Still time to register for "Managing User Experience Groups"

I will be co-teaching a 6-session, evening course entitled, "Managing User Experience Groups" in Silicon Valley beginning 25 January.

The course -- really a workshop -- is intended for those who presently or may in the future manage a user experience group; those who are higher level managers whose domains already or may in the future encompass user experience; and others who in other ways (can) impact how user experience personnel are managed.

What is the scope of "user experience" and of the work a user experience group does or should do? Who should be a part of a user experience group? With whom should members of a user experience group work, and how? How should such groups be positioned in companies? What reduces the effectiveness and impact of user experience groups, and what can be done about it?

Join us in exploring answers to these and other questions of relevance to effectively managing groups that are often cross-functional (i.e., composed of designers, researchers, information architects, and others) and often misunderstood. Learn answers to these types of questions for a wide range of user experience groups in a wide range of companies, and gain insights for answering these questions in your company.

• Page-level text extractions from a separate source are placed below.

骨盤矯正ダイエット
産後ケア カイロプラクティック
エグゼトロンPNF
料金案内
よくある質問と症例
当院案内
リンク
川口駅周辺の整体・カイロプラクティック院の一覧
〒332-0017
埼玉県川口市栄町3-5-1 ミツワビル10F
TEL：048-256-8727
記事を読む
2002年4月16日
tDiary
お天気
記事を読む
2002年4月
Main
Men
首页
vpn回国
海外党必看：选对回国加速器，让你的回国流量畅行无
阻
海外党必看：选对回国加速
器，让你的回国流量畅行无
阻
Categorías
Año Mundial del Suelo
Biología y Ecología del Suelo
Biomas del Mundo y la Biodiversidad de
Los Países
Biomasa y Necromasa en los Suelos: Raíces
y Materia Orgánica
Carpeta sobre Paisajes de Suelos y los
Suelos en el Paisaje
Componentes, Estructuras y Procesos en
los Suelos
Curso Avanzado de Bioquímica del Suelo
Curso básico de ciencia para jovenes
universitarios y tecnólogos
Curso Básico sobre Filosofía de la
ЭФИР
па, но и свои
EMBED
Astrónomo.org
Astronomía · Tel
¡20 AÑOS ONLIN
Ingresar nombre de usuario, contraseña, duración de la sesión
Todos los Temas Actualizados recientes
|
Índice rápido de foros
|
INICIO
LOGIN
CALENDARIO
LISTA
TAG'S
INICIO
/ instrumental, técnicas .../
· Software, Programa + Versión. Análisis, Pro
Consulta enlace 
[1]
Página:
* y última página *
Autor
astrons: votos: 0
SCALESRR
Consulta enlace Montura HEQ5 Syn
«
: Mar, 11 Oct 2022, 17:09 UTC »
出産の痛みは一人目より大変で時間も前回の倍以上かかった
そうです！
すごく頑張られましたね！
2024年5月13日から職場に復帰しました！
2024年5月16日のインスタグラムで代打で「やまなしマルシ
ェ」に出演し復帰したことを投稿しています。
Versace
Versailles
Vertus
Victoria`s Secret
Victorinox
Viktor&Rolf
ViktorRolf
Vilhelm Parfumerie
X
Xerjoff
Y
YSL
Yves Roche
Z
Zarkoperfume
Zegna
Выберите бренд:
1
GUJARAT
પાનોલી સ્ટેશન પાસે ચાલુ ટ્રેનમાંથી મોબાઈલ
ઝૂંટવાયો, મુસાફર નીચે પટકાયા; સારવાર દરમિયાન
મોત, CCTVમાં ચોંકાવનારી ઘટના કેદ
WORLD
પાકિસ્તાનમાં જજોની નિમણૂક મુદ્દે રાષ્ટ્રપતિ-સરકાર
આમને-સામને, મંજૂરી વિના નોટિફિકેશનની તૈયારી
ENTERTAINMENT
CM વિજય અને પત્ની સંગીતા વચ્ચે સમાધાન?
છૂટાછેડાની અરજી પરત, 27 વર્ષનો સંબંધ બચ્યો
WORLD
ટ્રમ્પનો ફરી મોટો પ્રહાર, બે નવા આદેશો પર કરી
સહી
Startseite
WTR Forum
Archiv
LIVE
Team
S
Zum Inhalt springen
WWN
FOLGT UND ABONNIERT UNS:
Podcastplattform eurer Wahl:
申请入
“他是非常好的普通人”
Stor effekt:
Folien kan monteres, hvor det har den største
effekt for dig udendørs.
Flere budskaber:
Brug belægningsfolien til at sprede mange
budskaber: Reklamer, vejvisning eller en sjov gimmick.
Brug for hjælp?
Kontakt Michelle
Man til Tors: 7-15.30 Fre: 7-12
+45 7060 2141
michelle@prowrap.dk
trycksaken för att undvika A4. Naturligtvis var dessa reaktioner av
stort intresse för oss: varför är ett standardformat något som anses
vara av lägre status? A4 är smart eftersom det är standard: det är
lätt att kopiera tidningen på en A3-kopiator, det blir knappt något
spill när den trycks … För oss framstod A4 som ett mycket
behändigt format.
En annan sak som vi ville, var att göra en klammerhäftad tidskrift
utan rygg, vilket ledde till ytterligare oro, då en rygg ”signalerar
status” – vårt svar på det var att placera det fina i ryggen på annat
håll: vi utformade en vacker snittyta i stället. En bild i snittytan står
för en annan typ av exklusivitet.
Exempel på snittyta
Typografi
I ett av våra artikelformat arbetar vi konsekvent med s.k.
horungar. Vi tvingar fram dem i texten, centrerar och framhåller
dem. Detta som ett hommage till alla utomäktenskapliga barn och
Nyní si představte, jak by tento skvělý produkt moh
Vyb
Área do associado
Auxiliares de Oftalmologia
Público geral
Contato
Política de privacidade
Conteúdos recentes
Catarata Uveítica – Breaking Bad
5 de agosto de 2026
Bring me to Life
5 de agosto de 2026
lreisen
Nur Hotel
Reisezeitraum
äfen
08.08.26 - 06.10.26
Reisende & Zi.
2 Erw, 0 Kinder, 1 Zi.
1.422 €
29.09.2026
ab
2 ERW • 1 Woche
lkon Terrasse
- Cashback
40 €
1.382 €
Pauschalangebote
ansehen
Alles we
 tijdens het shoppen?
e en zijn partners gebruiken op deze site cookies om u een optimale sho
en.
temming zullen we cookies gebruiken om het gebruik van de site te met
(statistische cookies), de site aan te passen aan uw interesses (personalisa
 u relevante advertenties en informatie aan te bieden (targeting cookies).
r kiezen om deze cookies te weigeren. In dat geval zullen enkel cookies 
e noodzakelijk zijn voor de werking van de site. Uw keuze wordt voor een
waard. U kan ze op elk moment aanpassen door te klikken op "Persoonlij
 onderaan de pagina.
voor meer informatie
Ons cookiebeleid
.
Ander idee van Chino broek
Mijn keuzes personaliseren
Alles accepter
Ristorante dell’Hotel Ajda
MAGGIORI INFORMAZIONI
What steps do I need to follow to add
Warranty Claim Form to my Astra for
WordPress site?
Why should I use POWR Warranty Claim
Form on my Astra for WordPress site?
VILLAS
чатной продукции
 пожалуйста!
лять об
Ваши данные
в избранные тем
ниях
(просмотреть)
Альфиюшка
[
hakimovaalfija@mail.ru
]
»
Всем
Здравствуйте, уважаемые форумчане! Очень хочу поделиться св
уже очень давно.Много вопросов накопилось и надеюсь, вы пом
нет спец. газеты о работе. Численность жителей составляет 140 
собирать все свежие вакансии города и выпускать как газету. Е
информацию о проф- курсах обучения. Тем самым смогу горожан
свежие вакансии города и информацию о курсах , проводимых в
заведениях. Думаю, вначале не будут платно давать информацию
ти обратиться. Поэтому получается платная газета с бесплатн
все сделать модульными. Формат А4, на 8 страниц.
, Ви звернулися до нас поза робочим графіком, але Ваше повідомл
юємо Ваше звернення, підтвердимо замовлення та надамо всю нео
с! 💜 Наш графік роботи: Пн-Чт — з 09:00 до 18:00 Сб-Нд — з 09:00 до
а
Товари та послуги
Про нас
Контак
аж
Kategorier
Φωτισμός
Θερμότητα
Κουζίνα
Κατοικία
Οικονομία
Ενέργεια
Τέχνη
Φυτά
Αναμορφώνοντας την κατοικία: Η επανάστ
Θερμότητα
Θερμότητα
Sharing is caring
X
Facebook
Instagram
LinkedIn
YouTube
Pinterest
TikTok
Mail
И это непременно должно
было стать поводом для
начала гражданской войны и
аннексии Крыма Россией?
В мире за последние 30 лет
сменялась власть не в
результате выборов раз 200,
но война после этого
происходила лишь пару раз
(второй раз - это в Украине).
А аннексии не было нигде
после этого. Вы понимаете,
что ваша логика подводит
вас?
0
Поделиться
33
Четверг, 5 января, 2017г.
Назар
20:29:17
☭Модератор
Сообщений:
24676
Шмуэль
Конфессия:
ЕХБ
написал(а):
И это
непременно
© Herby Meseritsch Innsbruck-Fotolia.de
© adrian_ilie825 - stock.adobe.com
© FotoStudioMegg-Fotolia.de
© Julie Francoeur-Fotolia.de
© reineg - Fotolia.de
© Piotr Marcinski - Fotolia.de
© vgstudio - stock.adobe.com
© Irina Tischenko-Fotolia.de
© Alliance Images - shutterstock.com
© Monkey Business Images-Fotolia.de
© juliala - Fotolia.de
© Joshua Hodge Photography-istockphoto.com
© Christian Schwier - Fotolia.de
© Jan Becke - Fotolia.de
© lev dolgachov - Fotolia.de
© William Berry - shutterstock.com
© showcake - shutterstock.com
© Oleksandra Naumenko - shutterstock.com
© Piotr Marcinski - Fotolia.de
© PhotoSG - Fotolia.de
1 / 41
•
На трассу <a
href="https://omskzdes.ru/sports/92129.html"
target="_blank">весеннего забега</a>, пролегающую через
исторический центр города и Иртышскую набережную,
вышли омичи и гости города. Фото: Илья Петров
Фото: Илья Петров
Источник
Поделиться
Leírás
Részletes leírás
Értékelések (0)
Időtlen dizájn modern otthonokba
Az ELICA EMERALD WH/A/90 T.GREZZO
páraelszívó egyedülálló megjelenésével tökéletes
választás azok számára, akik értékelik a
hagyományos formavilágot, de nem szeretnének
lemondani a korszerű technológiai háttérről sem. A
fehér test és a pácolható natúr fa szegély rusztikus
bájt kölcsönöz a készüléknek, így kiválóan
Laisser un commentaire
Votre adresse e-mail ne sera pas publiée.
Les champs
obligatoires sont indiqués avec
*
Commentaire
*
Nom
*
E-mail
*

Dates, times: 6 consecutive Wednesday evenings, January 25 - March 1, 2006, 6:30-9:30pm

Location: UCSC Extension Silicon Valley Campus, 10420 Bubb Road, Cupertino, CA 95014

For more information or to register: UCSC Extension Silicon Valley course website

(And as stated in a previous blog entry, we have been talking with numerous user experience group managers, directors, VPs, etc. from a diverse mix of companies as we have been working on this course. We intend to talk with more in the coming weeks, and hope to hear from more to expand our network.)

Tuesday, January 03, 2006

Designing for emerging, non-Western markets

During the recent Designing for User eXperience (DUX 2005) conference, Ashwini Asokan demonstrated a coffee preparation ritual of Southern India during which coffee is poured back and forth between tumbler and cup several times. As she explained, alternative means of coffee preparation imported from other parts of the world haven't caught on, because they do not support this graceful ritual which is filled with "social, religious, traditional, emotional, and cultural significances related to the daily event." However, attending to and understanding the ritual enables identification of new opportunities for coffee product design more likely to succeed in India.

Also during DUX 2005, Neema Moraveji described "fundamental and broadly-applicable issues of designing for the Chinese" that surfaced during an exploration in interface design for the Chinese migrant worker population. These issues included "difficulties in Chinese character input, interfaces on a Chinese scale, and the Chinese people's sense of privacy." As in the case with India described above, attending to and understanding these issues should enable identification of new opportunities for product design more likely to succeed in China.

Other DUX 2005 presentations addressed related issues, such as in the context of designing an Arabic user experience, and even in the context of redesigning General Motors websites in differing world markets.

I visited Neema at Microsoft Research Asia in Beijing abit more than a month ago, and while there was able to attend demos they prepared for attendees of the Design for the New China Markets Conference sponsored by IIT's Institute of Design. As stated on that conference website:
"Western companies interested in selling products and services to the new China market are discovering that, as Chinese consumers become more sophisticated, their development teams must compete more aggressively to create offerings that better fit the Chinese culture and living patterns. Companies who thought it was sufficient simply to understand 'the China market' are shocked to find there are actually several China markets, and that their offerings need to be created with the same care and sophistication as the offerings they create for the sophisticated and diverse markets in the West."
And as Ashwini and her co-author state in the paper they prepared for DUX 2005:
"Technological innovation and development has reached a high point in the world today. In this context, people all over the world demand for more value addition and meaningful experiences. Demands for novel and fancy experiences with technology are being replaced by the need to return back to the roots of their culture. Organizations ranging from small companies to big nations are struggling to redefine their identities by finding a balance between technology and culture, and innovation and experience."
Clearly, great dividends await those companies who put ample resources in understanding the culture and living patterns of emerging, non-Western markets, and in applying that understanding to identifying new opportunities for design for user experience.